Directions for this task: Your output should be the lines of the data that follow, reproduced exactly from the first through the line bearing "right elbow: (72, 120)".

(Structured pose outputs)

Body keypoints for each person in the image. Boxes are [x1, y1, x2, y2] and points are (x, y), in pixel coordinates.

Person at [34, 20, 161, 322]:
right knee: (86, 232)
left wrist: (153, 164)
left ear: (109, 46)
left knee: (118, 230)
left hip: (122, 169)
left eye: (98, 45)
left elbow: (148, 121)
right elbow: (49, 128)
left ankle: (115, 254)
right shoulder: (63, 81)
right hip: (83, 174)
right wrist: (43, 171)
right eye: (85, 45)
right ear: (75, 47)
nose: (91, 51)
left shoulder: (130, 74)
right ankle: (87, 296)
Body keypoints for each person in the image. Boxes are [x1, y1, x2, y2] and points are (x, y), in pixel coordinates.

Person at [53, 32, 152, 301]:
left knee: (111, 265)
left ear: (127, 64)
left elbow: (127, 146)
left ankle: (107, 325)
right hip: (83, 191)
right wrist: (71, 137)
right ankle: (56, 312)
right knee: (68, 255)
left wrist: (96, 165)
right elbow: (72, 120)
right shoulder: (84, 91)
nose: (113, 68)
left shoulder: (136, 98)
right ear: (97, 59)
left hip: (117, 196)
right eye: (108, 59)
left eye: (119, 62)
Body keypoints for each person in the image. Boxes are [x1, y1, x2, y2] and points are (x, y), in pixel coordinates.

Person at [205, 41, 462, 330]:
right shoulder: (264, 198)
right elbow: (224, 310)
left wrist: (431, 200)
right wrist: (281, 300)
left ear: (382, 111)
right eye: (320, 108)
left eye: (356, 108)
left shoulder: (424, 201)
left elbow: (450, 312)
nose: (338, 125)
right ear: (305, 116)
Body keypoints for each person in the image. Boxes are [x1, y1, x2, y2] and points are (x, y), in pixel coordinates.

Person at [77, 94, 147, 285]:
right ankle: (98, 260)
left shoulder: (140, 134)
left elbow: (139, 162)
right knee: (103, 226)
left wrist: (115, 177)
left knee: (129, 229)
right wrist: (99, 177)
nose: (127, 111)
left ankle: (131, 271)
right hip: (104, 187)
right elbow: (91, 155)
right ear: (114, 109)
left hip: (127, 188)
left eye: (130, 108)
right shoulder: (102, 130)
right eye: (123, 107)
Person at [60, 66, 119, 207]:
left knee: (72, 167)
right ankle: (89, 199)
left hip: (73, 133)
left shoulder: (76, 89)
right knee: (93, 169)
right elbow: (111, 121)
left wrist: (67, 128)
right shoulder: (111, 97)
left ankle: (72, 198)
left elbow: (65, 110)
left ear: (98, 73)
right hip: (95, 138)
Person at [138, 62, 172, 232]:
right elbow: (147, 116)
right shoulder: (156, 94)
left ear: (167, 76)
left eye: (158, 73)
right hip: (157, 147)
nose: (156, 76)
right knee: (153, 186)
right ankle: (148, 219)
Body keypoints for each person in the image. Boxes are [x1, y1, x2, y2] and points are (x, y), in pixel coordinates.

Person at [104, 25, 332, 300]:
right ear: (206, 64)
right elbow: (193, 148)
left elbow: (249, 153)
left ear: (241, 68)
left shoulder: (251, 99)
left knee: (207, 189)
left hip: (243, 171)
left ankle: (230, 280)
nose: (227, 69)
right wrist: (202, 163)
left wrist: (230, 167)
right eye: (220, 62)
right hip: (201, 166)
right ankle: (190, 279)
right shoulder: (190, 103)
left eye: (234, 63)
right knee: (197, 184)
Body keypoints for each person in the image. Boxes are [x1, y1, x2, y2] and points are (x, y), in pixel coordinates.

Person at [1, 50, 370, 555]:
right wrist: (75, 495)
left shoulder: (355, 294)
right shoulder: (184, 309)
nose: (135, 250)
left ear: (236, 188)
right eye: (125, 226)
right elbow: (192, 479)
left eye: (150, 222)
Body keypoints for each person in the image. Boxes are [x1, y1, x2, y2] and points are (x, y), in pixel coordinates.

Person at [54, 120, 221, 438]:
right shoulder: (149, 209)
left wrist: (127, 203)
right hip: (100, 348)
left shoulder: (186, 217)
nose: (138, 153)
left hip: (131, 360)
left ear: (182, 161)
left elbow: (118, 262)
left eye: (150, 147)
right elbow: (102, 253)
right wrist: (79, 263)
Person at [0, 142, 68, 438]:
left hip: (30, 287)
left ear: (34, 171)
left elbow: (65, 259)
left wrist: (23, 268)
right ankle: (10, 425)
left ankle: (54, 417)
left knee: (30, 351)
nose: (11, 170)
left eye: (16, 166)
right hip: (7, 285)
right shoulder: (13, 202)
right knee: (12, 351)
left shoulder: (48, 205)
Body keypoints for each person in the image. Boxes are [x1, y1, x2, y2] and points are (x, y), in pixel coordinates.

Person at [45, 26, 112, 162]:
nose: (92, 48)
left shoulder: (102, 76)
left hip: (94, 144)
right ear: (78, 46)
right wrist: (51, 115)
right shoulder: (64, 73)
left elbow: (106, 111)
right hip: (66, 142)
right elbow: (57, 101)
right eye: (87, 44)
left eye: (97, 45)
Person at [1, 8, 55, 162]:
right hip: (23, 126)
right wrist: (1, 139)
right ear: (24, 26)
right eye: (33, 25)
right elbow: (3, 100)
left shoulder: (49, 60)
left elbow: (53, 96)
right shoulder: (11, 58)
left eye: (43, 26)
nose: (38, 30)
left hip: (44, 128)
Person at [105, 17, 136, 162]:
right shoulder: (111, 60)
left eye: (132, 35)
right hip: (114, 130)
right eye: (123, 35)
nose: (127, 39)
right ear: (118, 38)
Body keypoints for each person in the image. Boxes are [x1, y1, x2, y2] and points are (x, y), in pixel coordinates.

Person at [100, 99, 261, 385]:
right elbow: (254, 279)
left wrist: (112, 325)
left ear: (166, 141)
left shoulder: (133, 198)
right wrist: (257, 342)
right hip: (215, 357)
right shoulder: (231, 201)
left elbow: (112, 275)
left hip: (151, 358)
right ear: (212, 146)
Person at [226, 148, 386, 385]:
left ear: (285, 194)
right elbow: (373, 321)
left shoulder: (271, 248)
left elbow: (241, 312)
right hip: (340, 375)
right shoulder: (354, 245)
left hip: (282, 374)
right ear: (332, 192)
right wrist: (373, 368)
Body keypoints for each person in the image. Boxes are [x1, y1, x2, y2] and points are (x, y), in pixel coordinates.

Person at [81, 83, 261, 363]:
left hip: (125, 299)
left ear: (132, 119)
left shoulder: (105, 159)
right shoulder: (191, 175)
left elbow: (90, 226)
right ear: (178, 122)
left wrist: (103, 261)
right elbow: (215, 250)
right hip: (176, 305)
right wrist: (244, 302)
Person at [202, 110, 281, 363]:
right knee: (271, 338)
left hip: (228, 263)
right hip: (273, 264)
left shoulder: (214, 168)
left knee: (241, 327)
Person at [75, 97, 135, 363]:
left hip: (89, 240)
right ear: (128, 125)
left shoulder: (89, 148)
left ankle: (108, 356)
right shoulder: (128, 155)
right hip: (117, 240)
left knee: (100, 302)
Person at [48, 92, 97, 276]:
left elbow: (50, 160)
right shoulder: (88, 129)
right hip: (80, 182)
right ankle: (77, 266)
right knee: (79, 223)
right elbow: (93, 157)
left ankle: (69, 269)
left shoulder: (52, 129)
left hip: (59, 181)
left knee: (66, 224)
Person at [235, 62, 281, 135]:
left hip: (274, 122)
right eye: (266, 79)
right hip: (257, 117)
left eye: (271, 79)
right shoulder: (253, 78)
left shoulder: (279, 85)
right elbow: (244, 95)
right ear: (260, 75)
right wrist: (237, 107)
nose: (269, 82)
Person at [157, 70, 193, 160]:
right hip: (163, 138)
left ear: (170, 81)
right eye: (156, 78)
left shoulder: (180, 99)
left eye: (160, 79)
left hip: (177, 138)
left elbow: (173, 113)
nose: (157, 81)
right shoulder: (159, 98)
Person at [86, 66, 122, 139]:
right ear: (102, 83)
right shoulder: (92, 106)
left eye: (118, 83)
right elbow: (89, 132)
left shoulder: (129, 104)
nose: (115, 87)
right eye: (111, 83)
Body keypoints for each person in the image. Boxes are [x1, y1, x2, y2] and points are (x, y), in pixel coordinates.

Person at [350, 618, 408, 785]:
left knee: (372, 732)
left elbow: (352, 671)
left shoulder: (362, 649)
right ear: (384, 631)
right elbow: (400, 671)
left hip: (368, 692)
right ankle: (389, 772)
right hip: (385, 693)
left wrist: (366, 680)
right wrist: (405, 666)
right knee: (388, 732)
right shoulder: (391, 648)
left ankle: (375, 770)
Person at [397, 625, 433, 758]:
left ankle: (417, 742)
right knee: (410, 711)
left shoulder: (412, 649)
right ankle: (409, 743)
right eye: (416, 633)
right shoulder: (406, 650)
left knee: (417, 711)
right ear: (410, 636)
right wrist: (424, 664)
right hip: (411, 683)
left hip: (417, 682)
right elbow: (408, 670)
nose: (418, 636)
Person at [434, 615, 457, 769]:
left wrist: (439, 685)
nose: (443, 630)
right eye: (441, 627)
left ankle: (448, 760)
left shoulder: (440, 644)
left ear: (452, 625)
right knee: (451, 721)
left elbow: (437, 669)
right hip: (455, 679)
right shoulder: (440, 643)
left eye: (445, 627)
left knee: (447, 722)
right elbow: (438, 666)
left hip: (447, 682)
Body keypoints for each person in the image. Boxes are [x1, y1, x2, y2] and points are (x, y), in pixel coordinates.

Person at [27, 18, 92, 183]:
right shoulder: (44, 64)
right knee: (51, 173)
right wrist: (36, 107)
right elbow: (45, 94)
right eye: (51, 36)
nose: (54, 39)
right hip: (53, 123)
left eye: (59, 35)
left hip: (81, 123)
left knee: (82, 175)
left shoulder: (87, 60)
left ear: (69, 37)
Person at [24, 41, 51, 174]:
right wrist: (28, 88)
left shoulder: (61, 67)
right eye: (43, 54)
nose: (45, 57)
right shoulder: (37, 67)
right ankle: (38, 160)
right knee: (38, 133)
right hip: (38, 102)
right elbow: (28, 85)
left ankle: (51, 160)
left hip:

Exercise output:
Body keypoints for each person in the image. Boxes are [x1, y1, x2, y2] and points are (x, y), in pixel coordinates.

Person at [34, 20, 161, 322]:
right knee: (86, 232)
left wrist: (153, 164)
left ear: (109, 46)
left knee: (118, 230)
left hip: (122, 169)
left eye: (98, 45)
left elbow: (148, 121)
right elbow: (49, 128)
left ankle: (115, 254)
right shoulder: (63, 81)
right hip: (83, 174)
right wrist: (43, 171)
right eye: (85, 45)
right ear: (75, 47)
nose: (91, 51)
left shoulder: (130, 74)
right ankle: (87, 296)
Body keypoints for each person in the image. Boxes are [x1, y1, x2, y2] and points are (x, y), in pixel coordinates.

Person at [53, 32, 152, 301]:
left knee: (111, 265)
left ear: (127, 64)
left elbow: (127, 146)
left ankle: (107, 325)
right hip: (83, 191)
right wrist: (71, 137)
right ankle: (56, 312)
right knee: (68, 255)
left wrist: (96, 165)
right elbow: (72, 120)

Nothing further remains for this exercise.